* _需要完成_
1: 请从原文中摘出一段，从“B300 (sm_103) –”开始，到“(K,N)，C 是 (M,N)”为止，“(K,N)，C 是 (M,N)”本身也要包括在内，一字不改。
2: 根据原文的说明，PyTorch SDPA 在这里是拿来干什么的，又不拿来干什么？用一到三句话回答。

注意： PyTorch SDPA 仅用于正确性验证，不用于性能对比。

DGX Spark (sm_121) – 序列长度 2048

步骤	优化	延迟 (ms)	TFLOPS
1	Basic cuTile	2.19	62.8
2	+ exp2	2.07	66.5
3	+ Load Order	2.07	66.3
4	+ Latency Hints	2.07	66.5
5	+ Occupancy=2	1.73	79.5
6	+ Approx Div (Final)	1.69	81.1

B300 (sm_103) – 不同序列长度

Seq Len	延迟 (ms)	TFLOPS	相对 Spark
1024	0.074	465	5.7x
2048	0.178	770	9.5x
4096	0.550	999	15.1x
8192	1.897	1159	14.6x
16384	7.014	1254	14.2x

常见问题

问题	解决方案
ct.mma 中 shape 不匹配	确保 A 是 (M,K)，B 是 (K,N)，C 是 (M,N)

* _数据材料_

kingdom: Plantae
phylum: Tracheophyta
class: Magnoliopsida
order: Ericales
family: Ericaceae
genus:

* _练习结果_
1:
B300 (sm_103) – 不同序列长度

Seq Len	延迟 (ms)	TFLOPS	相对 Spark
1024	0.074	465	5.7x
2048	0.178	770	9.5x
4096	0.550	999	15.1x
8192	1.897	1159	14.6x
16384	7.014	1254	14.2x

常见问题

问题	解决方案
ct.mma 中 shape 不匹配	确保 A 是 (M,K)，B 是 (K,N)，C 是 (M,N)

2: PyTorch SDPA 在这里只用来检查结果对不对，也就是做正确性验证。它不用来做性能对比。